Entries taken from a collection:
━━━━━━━━
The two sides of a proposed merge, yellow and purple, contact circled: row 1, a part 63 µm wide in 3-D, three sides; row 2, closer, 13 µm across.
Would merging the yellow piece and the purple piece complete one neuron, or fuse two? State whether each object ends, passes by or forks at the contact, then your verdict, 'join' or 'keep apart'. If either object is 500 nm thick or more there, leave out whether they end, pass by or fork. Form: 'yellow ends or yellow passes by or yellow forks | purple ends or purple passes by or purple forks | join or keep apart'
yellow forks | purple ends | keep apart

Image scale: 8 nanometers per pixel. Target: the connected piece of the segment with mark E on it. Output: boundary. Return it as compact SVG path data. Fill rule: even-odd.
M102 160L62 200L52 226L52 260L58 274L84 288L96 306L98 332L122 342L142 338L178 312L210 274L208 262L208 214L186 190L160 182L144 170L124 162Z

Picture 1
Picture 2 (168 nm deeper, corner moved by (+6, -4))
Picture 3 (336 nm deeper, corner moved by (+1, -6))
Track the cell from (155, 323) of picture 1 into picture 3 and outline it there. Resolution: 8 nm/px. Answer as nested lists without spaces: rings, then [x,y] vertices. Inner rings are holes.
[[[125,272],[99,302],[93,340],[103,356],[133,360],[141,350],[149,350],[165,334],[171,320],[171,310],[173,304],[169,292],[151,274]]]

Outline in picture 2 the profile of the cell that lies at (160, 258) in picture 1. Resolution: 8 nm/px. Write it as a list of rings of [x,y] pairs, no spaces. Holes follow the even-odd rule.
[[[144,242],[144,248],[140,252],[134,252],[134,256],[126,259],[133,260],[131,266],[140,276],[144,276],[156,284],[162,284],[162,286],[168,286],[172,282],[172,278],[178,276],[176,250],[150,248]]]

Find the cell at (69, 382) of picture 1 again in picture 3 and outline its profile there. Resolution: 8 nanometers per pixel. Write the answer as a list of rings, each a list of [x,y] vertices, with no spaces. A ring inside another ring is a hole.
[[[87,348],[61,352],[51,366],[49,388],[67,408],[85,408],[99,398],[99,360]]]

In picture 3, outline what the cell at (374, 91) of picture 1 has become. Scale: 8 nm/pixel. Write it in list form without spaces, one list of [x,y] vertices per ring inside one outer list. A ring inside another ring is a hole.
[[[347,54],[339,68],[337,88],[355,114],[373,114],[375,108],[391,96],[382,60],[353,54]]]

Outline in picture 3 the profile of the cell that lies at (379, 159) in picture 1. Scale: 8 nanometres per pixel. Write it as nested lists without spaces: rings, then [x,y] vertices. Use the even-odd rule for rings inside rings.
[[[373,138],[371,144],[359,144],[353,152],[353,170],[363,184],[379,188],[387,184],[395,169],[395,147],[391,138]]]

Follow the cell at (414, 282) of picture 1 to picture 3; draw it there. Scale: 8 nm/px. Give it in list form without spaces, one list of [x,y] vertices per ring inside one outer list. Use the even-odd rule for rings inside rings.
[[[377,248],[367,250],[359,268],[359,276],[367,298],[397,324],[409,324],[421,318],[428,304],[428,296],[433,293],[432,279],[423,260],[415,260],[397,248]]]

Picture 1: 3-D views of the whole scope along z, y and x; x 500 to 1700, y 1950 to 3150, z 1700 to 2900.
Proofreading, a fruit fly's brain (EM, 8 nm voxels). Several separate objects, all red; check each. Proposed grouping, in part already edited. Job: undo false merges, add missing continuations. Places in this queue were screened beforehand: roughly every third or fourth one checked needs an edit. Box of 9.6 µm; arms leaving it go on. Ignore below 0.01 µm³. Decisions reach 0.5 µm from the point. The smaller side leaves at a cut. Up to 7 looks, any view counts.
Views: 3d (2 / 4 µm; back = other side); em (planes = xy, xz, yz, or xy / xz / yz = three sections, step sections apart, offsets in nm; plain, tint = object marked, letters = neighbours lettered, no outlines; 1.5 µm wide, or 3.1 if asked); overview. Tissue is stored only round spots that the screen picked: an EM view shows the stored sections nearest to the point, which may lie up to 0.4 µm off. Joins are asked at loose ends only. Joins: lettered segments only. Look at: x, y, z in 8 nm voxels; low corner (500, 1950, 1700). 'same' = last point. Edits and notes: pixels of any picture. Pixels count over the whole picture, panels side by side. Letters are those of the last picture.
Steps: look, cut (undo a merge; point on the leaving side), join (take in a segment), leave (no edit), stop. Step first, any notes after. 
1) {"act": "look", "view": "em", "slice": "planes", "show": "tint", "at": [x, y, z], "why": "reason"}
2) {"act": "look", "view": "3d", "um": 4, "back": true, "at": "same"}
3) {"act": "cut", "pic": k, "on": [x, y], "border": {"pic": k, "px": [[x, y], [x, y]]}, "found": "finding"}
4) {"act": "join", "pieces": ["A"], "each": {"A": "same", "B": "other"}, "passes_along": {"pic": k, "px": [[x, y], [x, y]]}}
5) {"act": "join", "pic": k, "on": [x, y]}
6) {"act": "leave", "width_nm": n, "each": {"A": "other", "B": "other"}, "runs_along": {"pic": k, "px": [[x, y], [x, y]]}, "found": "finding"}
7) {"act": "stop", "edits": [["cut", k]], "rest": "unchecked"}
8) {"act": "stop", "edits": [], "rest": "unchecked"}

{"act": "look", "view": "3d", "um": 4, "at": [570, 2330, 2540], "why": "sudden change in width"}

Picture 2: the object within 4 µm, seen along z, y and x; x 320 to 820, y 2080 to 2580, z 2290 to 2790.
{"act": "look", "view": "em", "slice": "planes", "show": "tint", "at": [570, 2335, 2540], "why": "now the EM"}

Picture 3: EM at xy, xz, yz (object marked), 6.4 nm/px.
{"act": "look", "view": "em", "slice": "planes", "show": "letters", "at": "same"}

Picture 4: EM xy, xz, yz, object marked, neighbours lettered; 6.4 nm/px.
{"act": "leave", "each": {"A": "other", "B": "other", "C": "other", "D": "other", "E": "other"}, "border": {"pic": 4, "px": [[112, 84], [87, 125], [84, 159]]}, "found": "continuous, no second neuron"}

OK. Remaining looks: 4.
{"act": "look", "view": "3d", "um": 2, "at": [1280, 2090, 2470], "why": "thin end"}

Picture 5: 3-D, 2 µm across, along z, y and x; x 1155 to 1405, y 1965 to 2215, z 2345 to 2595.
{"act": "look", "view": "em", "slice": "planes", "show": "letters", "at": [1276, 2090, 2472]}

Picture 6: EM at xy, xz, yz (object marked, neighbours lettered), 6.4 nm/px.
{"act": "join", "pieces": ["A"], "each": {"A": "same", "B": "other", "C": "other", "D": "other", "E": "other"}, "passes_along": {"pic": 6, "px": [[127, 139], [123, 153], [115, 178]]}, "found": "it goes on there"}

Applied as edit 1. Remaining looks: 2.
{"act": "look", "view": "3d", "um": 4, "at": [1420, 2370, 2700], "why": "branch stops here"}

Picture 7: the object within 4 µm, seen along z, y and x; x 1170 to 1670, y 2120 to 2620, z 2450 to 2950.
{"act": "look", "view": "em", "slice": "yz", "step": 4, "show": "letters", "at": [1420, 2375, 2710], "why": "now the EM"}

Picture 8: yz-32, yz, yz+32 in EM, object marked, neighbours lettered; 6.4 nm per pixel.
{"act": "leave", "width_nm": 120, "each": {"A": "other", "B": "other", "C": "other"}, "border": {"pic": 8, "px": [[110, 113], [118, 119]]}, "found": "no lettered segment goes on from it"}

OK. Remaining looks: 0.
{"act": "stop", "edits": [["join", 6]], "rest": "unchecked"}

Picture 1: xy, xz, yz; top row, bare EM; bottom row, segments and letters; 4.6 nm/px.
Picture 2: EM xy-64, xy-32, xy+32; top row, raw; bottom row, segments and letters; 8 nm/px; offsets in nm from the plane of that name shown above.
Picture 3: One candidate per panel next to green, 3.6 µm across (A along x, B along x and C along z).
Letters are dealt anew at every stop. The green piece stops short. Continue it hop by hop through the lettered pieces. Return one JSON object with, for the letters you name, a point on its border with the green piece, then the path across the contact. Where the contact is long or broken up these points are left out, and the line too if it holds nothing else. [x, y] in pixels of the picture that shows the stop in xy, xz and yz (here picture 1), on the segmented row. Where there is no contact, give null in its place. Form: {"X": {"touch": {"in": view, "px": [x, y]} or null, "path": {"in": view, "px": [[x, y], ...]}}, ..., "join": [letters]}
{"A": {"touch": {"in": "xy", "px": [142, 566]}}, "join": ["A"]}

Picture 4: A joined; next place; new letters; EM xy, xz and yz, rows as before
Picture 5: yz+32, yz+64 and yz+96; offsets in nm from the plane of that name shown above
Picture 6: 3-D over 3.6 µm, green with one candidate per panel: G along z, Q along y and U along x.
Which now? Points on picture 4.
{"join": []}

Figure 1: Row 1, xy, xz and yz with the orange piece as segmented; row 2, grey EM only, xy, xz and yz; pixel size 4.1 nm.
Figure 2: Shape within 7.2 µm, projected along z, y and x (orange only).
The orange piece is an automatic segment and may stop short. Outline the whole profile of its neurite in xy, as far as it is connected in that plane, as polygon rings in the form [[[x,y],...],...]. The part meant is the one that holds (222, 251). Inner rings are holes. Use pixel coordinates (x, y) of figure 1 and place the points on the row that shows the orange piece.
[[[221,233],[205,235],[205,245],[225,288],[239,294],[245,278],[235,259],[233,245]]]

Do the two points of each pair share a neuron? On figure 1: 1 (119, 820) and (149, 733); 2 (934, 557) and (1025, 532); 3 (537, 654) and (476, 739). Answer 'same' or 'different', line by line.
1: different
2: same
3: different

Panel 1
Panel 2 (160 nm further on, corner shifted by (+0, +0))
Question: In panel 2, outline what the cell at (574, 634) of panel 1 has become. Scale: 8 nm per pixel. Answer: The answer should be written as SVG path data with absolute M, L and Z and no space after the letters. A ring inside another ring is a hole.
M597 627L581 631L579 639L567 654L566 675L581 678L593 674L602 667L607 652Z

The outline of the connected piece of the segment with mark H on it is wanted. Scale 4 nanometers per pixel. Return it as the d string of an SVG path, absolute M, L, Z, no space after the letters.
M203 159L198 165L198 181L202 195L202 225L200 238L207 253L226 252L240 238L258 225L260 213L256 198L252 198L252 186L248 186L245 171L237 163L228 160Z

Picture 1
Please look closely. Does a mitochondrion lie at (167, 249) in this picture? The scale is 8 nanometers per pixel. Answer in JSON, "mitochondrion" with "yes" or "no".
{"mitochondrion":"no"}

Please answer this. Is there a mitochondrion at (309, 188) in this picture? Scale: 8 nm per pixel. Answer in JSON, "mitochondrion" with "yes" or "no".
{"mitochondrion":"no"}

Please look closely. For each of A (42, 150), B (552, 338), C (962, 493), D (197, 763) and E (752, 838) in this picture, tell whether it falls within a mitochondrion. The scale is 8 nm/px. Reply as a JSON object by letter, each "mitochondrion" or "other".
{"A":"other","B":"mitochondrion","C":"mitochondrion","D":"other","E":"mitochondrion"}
━━━━━━━━
● Task objective
Your answer must be the line containing "Please answer this." and every line after it through the end of the records above, reproduced exactly and alone.

● Answer for this exercise
Please answer this. Is there a mitochondrion at (309, 188) in this picture? Scale: 8 nm per pixel. Answer in JSON, "mitochondrion" with "yes" or "no".
{"mitochondrion":"no"}

Please look closely. For each of A (42, 150), B (552, 338), C (962, 493), D (197, 763) and E (752, 838) in this picture, tell whether it falls within a mitochondrion. The scale is 8 nm/px. Reply as a JSON object by letter, each "mitochondrion" or "other".
{"A":"other","B":"mitochondrion","C":"mitochondrion","D":"other","E":"mitochondrion"}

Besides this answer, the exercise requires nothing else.